Arriving in Aswan we pushed through the hotel touts and taxi drivers and set off for the Sudanese consulate. With a quick check of the location at the tourist information office and with the help of a few locals, we soon found ourselves outside the consulate.

After the mayhem of the embassy in Cairo, the Aswan consulate was a very sleepy affair. We found our way up to the passport office, handed over our paperwork to the very helpful lady and were told that unfortunately the passport officer wasn't there but if we came back at 1pm he may be in.

Despite the knowledge that we couldn't get a ferry ticket without our visas, we headed to the 'Nile River Valley Transport corporation' to find out when the next ferry was running and the availability of tickets. Getting any information proved to be impossible when we found the office to be closed. A passer by told us that because the ferry leaves today the office wasn't open, but they would be open tomorrow. While not a disaster, the day wasn't going as well as we had hoped.

Unsure whether our visas would be done today and drawing a blank over the ferry, we stopped for a tea to discuss the best way to proceed. With our gear in Luxor and the Consulate and ferry office being in Aswan, the only sensible option seemed to be to try and get everything to Aswan tomorrow.

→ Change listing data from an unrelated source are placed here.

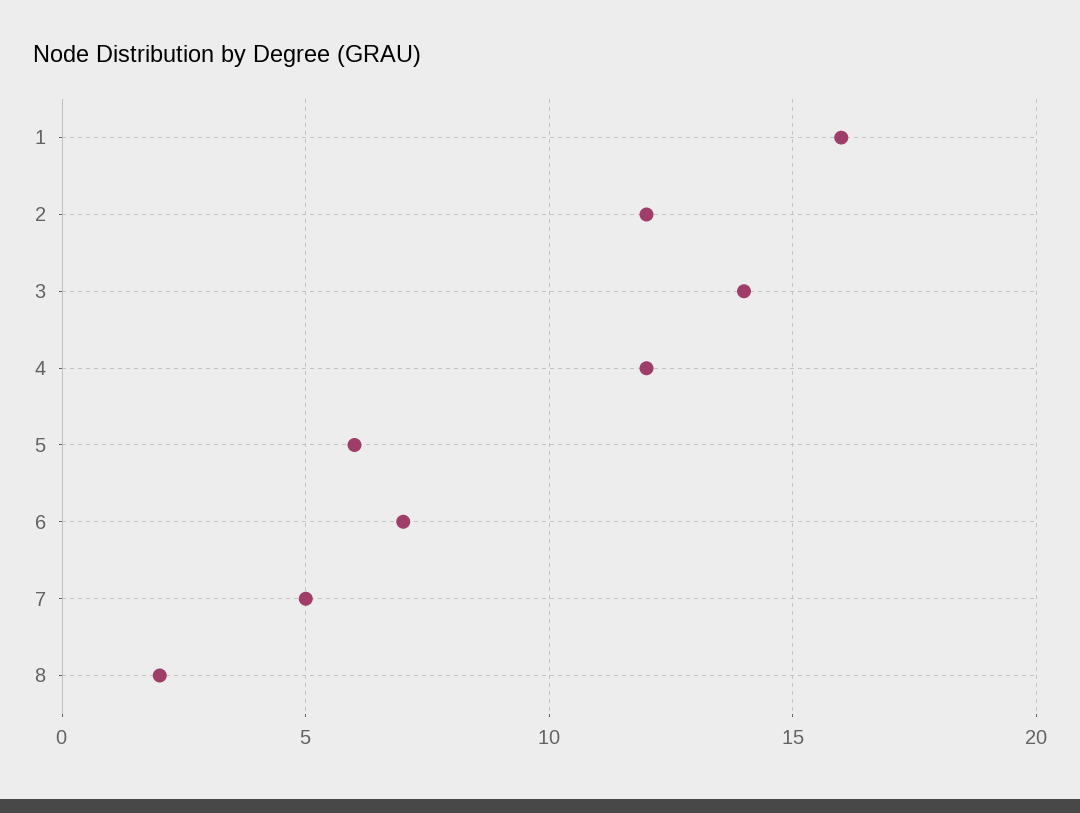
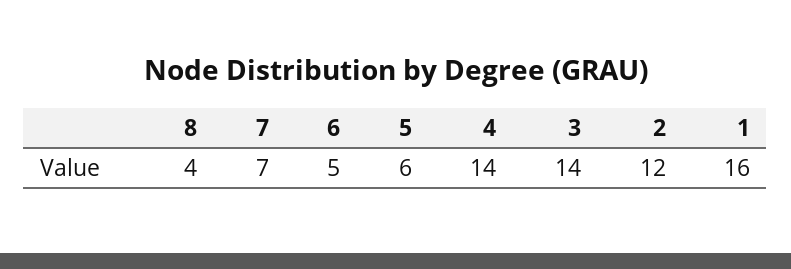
  {
    "1": 16,
    "2": 12,
    "3": 14,
-   "4": 12,
+   "4": 14,
    "5": 6,
-   "6": 7,
+   "6": 5,
-   "7": 5,
+   "7": 7,
-   "8": 2
+   "8": 4
  }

This was going to involve getting everything on the train or the more expensive option of a taxi/minibus.

With these thoughts in mind we went to have a look at a hotel that had been recommended to us by Larry and Sharon. The hotel Hathor was not bad, so we booked a room for tomorrow and then headed back to the Sudanese Consulate to see if there had been any joy with our visas. The passport officer had still not returned so there was nothing we could do until tomorrow.

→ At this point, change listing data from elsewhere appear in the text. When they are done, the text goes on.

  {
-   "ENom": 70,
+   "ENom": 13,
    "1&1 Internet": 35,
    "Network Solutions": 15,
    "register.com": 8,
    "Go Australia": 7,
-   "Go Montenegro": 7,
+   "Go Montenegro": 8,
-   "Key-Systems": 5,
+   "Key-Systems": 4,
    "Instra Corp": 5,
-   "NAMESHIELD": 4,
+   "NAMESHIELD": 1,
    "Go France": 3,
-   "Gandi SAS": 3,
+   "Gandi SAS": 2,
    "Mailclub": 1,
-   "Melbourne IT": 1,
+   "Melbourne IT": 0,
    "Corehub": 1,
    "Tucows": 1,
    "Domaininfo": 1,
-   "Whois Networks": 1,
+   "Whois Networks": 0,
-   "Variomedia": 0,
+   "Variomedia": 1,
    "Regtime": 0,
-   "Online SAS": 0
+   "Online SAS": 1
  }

Back at the train station we queued for ages for a ticket, only to be told that we couldn't buy one and we would have to pay on the train. With the next train not for an hour and a half we had some lunch at a local restaurant. Even though I am known for being able to eat just about anything, the strange green sauce that accompanied the meal was a step too far. Although it looked like a mint sauce it had the consistency of snot/ectoplasm and just sort of hung from a fork when you tried to lift it! Having it dripped all over my trousers when a cat jumped on the table and then walked through it didn't help much either.

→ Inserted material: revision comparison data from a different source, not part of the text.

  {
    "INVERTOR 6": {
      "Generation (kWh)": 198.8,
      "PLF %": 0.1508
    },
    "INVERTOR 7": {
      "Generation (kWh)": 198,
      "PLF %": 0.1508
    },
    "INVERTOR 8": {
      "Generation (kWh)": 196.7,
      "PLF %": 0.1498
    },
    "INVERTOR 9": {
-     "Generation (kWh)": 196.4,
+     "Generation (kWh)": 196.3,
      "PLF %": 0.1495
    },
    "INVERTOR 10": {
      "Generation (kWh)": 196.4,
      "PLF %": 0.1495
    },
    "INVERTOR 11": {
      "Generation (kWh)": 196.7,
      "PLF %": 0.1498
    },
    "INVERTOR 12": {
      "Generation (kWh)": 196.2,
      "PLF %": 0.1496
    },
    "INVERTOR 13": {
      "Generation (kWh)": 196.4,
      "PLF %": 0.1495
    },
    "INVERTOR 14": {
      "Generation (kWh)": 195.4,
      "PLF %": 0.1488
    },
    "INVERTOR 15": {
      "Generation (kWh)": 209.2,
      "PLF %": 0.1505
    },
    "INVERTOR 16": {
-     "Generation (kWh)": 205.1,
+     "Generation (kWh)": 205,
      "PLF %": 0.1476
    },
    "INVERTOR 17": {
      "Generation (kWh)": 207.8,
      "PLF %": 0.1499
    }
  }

Back at the station we boarded the train and played musical chairs for a while, as because we had no ticket we had no allocated seat. When the ticket inspector came round we found out that the ticket was 6LE (70p) dearer because we didn't have a ticket. While this isn't very much, it's pretty galling when you tried to buy a ticket and were told you can't, but then that appears to be Egypt!

The journey passed at a leisurely pace and we arrived back in Luxor early evening. The taxi driver who eventually agreed to take us to the hotel for 10LE (£1.10) was left looking on incredulously when his demands for a tip were met by us walking away. Taxi drivers in Luxor nil, Matt & Debs 1!

Back at the camp-site we enquired about the cost of taxi/minibus to take all our gear to Aswan. Eventually the answer came back from Mr Rezeiky (the owner) that we would be better off taking the train and that it would be no problem with the bikes. We had been looking at the taxi option to avoid the train, but looking at the cost difference it had to be worth a go. With plans to catch the 7:30am train again tomorrow, we had an early night as we would need to be up just before 6am to get packed up in time. Let's hope it all goes ok!